--- DATA SECTION ---

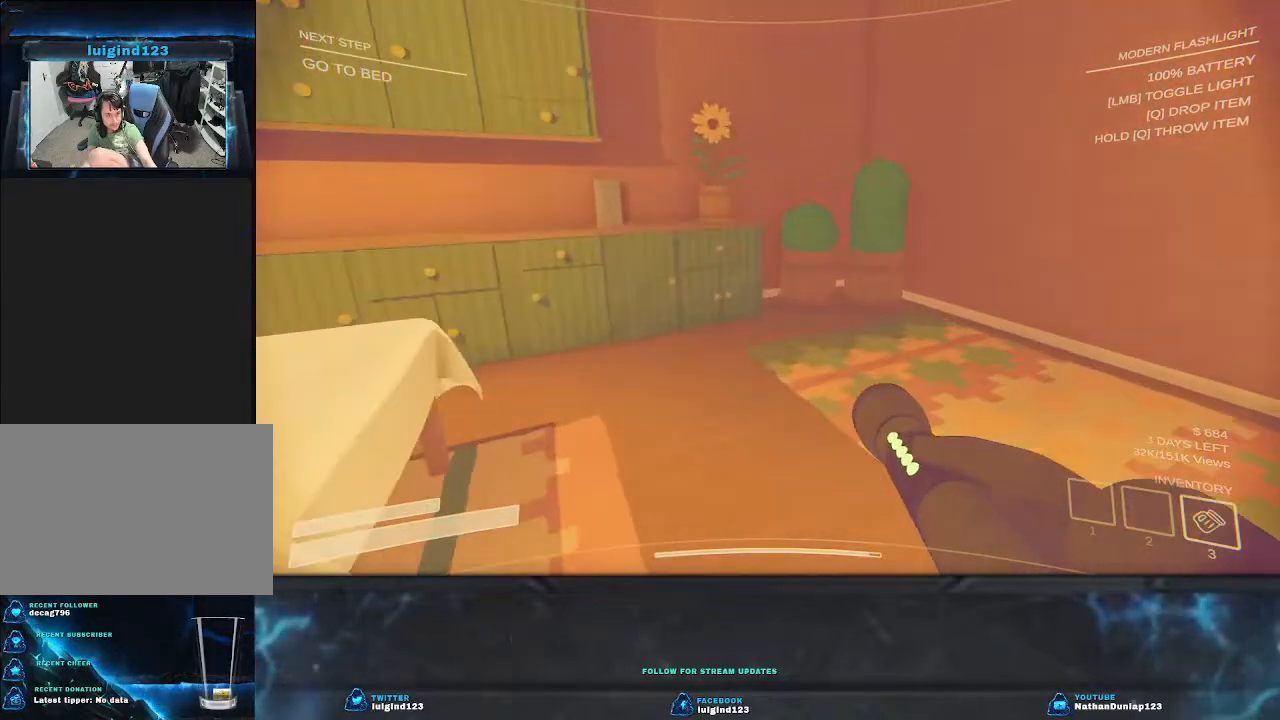
{"keys": ["w"], "events": [[67, "q", "up"], [500, "w", "down"]]}
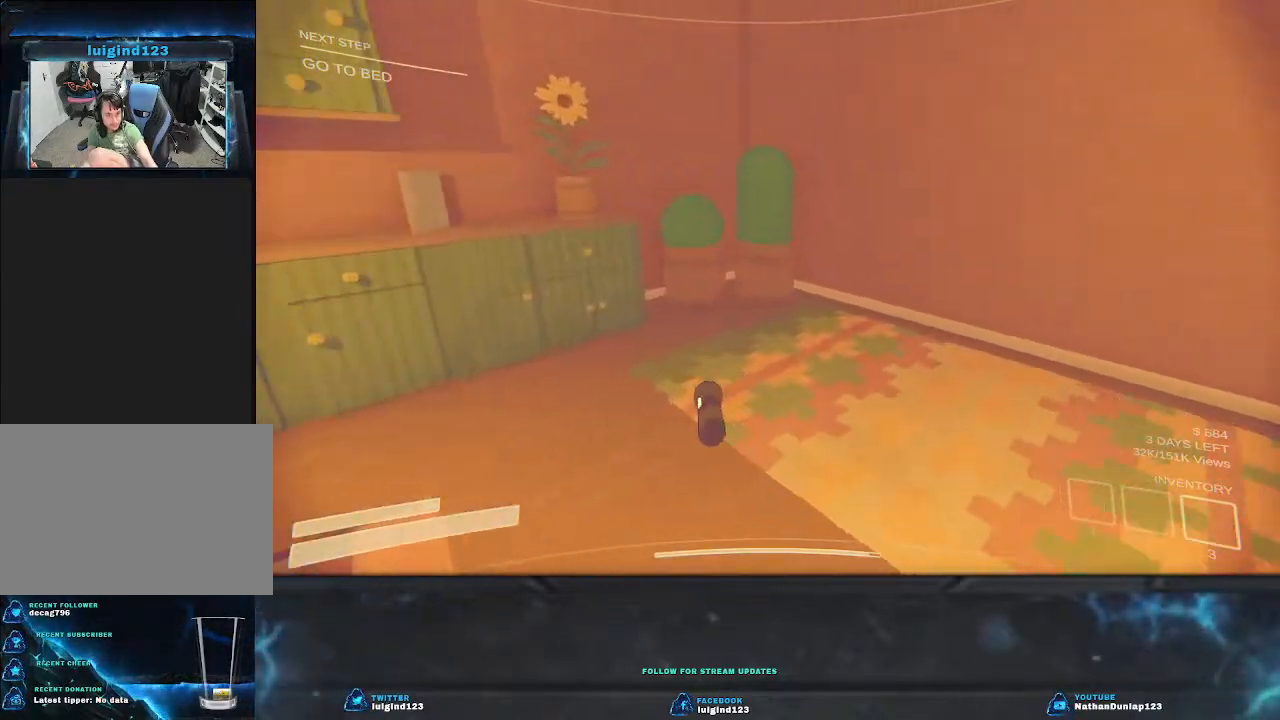
{"keys": ["shift", "w"], "events": [[133, "shift", "down"], [300, "a", "down"], [500, "a", "up"]]}
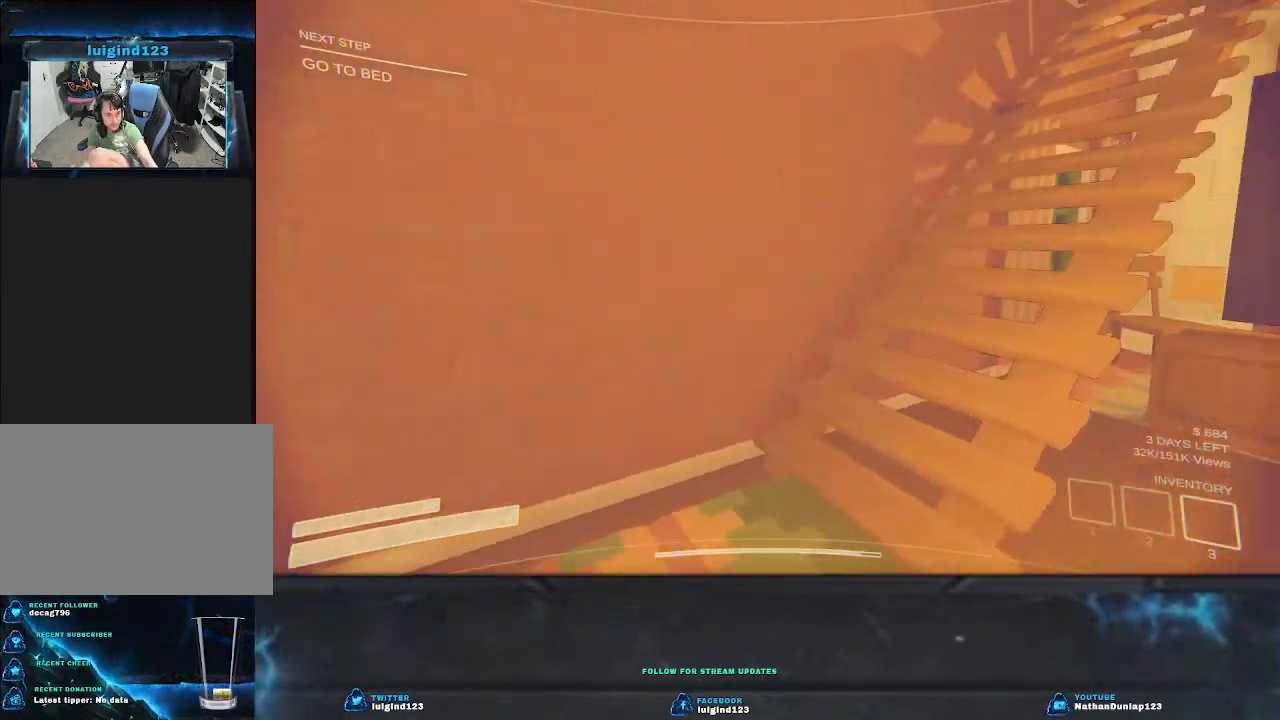
{"keys": ["shift", "w"], "events": []}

---

== EXERCISE ==
Could you output the entire listing verbatim while omitting its pictures?

== RESULT OF THIS EXERCISE ==
{"keys": ["w"], "events": [[67, "q", "up"], [500, "w", "down"]]}
{"keys": ["shift", "w"], "events": [[133, "shift", "down"], [300, "a", "down"], [500, "a", "up"]]}
{"keys": ["shift", "w"], "events": []}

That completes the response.